For the uninitiated, Judge Dredd is set in a post-atomic urban center called Mega City One, which encompasses much of the East Coast of the United States. Outside is a scorched wasteland, but inside the remnants of humanity live, piled on top of one another. We’re talking two different kinds of bleak. Crime is so out of hand in this future that a fleet of Judges, law-enforcement officers that serve as the entire justice system rolled into one—judge, jury, executioner—have been unleashed to tackle the problem.
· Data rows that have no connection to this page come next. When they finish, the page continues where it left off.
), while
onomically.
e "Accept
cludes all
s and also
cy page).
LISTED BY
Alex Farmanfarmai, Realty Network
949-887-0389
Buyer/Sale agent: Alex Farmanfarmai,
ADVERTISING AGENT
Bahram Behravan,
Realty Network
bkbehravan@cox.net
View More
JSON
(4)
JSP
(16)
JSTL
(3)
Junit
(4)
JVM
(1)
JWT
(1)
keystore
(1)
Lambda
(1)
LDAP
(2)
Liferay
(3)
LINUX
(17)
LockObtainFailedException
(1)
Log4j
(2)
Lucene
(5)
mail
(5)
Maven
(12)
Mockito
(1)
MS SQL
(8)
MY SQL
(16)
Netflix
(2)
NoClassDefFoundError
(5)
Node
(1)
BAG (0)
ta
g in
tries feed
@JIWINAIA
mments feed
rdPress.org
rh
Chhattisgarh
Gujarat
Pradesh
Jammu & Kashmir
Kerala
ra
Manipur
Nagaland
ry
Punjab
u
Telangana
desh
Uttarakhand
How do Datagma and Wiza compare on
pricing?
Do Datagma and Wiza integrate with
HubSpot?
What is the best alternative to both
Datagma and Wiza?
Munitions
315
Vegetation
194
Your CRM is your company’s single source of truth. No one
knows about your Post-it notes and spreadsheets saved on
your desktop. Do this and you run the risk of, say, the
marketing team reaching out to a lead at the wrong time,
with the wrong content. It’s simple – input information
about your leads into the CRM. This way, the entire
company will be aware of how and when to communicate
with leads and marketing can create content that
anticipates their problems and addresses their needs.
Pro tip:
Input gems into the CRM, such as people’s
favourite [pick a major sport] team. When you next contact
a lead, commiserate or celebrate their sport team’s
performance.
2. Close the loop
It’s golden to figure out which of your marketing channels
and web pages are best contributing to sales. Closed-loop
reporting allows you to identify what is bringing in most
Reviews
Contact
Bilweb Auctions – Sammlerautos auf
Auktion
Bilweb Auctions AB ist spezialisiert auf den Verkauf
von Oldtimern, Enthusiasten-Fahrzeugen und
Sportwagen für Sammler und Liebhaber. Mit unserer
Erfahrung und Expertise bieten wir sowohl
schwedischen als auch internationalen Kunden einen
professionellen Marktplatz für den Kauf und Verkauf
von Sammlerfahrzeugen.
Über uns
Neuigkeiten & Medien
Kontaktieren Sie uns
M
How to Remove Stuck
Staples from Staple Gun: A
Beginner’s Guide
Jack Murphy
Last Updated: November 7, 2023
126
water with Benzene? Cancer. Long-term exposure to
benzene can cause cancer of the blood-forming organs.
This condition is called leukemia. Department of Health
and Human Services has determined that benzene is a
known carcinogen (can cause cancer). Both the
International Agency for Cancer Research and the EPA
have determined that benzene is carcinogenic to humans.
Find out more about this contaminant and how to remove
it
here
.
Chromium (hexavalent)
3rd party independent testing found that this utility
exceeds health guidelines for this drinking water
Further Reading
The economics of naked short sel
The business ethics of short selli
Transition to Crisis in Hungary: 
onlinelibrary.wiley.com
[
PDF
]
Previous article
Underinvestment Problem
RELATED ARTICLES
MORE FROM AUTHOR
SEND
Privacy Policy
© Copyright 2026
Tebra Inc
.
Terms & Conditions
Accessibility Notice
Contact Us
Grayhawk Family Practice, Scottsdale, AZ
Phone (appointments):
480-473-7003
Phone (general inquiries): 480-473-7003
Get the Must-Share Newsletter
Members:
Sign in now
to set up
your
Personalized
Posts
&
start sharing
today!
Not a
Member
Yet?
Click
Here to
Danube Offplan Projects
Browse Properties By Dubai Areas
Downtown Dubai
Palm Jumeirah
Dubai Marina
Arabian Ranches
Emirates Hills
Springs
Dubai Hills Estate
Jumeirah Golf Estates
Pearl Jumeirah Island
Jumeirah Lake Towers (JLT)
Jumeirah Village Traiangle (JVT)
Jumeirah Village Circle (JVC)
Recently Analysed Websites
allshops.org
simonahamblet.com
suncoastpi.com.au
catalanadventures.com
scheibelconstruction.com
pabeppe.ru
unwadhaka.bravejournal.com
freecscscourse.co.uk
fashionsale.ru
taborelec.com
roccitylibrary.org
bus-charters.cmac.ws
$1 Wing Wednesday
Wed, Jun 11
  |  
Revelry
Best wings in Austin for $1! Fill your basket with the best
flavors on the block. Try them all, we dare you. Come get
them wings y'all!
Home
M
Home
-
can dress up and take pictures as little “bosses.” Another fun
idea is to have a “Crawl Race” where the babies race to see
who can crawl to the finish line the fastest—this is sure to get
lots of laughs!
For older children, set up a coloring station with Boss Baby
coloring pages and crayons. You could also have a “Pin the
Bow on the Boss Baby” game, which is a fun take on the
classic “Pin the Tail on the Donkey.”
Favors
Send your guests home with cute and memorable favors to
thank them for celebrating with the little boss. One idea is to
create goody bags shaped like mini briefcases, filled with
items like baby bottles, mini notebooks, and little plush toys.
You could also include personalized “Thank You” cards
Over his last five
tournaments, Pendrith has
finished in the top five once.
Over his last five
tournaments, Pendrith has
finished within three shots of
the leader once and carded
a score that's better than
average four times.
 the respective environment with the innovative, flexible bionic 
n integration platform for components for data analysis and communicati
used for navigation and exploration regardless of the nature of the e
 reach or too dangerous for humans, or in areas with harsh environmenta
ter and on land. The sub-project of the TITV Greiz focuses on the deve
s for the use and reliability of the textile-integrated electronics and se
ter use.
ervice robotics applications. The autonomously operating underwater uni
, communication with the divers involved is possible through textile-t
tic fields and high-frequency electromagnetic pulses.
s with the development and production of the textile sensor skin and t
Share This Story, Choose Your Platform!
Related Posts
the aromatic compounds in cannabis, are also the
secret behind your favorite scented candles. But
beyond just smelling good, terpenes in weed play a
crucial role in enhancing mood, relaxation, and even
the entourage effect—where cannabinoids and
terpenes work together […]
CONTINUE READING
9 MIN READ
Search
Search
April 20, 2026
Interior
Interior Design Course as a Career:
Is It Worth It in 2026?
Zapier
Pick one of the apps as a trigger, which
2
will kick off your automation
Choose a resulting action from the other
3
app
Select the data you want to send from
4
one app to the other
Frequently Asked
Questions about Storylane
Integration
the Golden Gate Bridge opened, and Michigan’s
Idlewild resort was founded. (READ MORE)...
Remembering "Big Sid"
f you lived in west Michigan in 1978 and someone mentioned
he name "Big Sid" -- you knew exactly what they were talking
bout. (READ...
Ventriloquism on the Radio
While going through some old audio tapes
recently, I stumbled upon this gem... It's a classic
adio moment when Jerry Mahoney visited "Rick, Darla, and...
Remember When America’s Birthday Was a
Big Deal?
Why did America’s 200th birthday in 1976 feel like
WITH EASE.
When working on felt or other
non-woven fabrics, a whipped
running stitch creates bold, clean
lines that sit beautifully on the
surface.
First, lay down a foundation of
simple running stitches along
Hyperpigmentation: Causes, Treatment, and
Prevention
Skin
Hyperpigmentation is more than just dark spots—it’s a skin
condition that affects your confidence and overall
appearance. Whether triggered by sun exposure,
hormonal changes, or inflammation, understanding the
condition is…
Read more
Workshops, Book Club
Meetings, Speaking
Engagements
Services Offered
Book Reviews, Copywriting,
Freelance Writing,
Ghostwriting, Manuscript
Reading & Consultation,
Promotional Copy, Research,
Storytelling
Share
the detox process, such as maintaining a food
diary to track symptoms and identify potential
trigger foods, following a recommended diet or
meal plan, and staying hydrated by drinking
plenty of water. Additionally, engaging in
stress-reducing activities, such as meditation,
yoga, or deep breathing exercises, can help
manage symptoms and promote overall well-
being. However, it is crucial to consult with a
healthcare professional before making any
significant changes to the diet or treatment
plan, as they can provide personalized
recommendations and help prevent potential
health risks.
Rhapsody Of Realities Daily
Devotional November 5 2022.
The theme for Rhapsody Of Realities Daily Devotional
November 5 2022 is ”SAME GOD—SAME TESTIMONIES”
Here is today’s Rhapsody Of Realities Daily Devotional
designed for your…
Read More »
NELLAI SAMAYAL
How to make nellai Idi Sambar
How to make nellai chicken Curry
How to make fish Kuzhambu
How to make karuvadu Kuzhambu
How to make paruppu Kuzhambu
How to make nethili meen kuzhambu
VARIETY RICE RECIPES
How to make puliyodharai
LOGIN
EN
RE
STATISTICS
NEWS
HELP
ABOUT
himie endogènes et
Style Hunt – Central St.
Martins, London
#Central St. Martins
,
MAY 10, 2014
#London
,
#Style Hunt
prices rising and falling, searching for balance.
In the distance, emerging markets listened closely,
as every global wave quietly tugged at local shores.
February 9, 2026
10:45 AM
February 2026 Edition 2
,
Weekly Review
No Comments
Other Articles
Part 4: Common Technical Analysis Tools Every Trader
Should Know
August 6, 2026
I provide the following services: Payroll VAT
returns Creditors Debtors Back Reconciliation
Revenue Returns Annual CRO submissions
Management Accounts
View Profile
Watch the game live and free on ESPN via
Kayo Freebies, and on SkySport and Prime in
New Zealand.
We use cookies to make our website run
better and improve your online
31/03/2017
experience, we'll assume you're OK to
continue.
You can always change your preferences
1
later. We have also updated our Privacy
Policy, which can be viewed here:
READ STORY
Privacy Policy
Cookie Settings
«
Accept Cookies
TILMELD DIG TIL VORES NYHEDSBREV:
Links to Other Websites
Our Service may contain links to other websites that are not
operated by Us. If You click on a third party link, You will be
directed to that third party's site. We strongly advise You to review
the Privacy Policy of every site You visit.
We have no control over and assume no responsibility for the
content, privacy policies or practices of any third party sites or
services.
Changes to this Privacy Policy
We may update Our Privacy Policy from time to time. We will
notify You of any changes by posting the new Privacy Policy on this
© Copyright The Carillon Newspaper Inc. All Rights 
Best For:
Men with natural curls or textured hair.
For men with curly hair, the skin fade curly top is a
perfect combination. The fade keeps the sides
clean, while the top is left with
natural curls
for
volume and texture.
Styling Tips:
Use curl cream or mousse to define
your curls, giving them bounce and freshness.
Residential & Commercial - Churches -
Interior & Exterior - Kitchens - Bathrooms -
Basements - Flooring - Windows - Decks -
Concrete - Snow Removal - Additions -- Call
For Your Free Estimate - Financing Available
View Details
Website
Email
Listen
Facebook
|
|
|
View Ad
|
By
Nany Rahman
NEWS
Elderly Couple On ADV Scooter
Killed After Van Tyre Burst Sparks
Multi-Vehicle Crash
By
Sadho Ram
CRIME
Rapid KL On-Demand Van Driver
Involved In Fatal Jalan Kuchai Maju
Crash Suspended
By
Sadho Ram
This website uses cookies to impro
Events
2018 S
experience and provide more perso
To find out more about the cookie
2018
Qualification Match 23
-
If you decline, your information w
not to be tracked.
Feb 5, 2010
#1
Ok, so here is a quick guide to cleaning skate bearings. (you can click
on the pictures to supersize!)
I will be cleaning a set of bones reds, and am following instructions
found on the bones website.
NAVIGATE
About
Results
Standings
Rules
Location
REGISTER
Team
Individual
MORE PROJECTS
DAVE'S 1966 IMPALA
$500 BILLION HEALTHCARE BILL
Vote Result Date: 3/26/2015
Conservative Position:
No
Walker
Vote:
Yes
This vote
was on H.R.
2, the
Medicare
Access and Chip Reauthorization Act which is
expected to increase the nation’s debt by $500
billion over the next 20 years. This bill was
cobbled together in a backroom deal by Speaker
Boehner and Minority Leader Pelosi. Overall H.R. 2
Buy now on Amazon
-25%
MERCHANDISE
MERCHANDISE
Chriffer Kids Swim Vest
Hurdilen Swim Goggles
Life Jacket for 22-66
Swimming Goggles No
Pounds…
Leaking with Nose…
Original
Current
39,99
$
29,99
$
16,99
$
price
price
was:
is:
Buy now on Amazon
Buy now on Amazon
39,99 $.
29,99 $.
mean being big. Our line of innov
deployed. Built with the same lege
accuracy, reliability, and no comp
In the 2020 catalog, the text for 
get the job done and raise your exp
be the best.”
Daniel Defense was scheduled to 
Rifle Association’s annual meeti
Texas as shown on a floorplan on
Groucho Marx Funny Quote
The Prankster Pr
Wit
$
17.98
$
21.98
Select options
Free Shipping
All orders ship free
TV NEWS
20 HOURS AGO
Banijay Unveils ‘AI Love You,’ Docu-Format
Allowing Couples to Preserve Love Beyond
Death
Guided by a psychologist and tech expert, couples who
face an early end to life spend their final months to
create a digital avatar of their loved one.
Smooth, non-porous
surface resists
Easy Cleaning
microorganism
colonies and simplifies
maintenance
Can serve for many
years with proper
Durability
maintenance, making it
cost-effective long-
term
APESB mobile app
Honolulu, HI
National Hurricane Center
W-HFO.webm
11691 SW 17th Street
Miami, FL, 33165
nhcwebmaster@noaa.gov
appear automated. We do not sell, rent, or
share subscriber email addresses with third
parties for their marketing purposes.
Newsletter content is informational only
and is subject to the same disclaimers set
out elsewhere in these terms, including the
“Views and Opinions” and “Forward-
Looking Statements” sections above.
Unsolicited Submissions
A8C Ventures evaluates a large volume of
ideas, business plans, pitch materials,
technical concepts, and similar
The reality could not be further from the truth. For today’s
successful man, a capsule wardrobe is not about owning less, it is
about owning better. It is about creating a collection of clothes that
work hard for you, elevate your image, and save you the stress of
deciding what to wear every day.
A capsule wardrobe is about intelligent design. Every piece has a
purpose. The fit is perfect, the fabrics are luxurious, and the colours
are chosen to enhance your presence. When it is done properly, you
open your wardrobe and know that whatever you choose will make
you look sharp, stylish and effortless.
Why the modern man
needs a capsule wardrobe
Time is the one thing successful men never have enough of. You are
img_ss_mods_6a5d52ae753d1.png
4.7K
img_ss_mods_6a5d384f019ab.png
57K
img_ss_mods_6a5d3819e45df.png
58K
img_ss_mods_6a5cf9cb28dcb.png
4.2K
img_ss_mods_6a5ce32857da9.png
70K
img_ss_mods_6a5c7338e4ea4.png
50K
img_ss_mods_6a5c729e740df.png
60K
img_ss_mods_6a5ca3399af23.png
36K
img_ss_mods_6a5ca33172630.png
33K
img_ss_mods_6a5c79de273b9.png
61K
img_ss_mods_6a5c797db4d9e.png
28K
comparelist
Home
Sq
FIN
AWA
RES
In addition to the petition, you can also follow the efforts on their Facebook page. Whether or not this will do any good in the end is debatable, but if there is enough public support, perhaps it could get the wheels moving, or get someone interested in the idea. Urban has said on multiple occasions that he is interested in taking the character out for another spin, and many of us would love nothing more than to see him ride again.

Comments

  • Daniel Rogers

    This film deserves this it was ace and a great platform to introduce people to the dredd world i loved it even though they didn’t use any of dredds normal bad guys which i think would have been a step to far, but will some fine tuning they could eventually introduce judge death or so, the only problem this film had was people just didn’t watch it plain and simple not cos it was bad or shit they just simply didn’t go and see dredd and if they did they would have been like the rest of us fucking loving every minute of it

  • Ebowarrior

    As a lifelong 2000ad fanboy i absolutely loved this version of Dredd and would love to see a sequel maybe with Otto Sump or Chopper on his board, Bring it on.

  • Jamie Dutton

    This movie was amazing! It truly deserves a sequel.

  • Frederick Goldston

    This movie said more about the human condition in a dystropian urban environment, than any in recent history. More cerebral than the first ‘RoboCop’ movie.